Texto extraído:
· · · · ·
Nacional

Avião com brasileiros chega do Líbano

Folhapress
| Tempo de leitura: 4 min

São Paulo - A segunda leva de brasileiros que fugiram do Líbano chegou ontem ao País, em vôo da Força Aérea Brasileira (FAB), com 148 pessoas - sendo oito libaneses e uma paraguaia. O vôo, de 14 horas, partiu de Adana (Turquia), após 24 horas desde a saída do comboio de ônibus da capital libanesa, Beirute.

Mais de uma hora antes da chegada, a família de Sicna Abdallah, 27 anos, já a esperava com cartazes diante da área de desembarque internacional do aeroporto de Guarulhos, a terceira parada do vôo, após Argel (Argélia), onde desembarcaram três pessoas, e Recife (PE). A aeronave ainda seguiu para o Rio, onde passaria por revisão e embarcaria de volta à Turquia.
· · · · ·
Lista de tarefas:
a. Segundo a notícia, por que a aeronave seguiu para o Rio depois da parada em Guarulhos?
b. Transcreva literalmente o trecho da notícia que vai de "São Paulo - A" até "capital libanesa, Beirute.".

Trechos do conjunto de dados
· · · · ·
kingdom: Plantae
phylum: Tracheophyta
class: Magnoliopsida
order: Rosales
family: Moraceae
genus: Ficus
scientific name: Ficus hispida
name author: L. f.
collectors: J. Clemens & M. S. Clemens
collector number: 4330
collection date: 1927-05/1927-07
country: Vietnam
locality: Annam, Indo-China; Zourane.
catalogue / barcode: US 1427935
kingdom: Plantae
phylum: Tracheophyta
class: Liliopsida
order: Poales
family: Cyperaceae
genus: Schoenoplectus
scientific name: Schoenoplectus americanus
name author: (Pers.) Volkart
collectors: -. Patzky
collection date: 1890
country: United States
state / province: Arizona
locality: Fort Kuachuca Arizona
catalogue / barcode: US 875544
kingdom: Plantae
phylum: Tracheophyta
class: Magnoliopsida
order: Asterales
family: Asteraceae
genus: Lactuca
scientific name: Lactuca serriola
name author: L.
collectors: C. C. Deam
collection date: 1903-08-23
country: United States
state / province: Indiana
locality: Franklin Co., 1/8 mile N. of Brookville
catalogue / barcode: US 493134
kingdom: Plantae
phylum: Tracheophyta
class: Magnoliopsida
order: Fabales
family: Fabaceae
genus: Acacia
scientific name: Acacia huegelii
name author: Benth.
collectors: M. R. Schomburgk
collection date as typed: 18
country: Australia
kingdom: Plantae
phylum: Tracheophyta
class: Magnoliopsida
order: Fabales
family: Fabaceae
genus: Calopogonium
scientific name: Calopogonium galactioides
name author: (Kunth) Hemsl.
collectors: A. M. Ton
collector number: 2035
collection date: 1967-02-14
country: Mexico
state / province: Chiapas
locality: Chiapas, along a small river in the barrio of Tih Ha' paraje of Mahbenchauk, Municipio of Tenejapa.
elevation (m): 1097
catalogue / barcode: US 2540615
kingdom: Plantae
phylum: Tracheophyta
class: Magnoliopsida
· · · · ·
Lista de respostas:
a. A aeronave seguiu para o Rio porque lá passaria por revisão e depois embarcaria de volta à Turquia.

b.
São Paulo - A segunda leva de brasileiros que fugiram do Líbano chegou ontem ao País, em vôo da Força Aérea Brasileira (FAB), com 148 pessoas - sendo oito libaneses e uma paraguaia. O vôo, de 14 horas, partiu de Adana (Turquia), após 24 horas desde a saída do comboio de ônibus da capital libanesa, Beirute.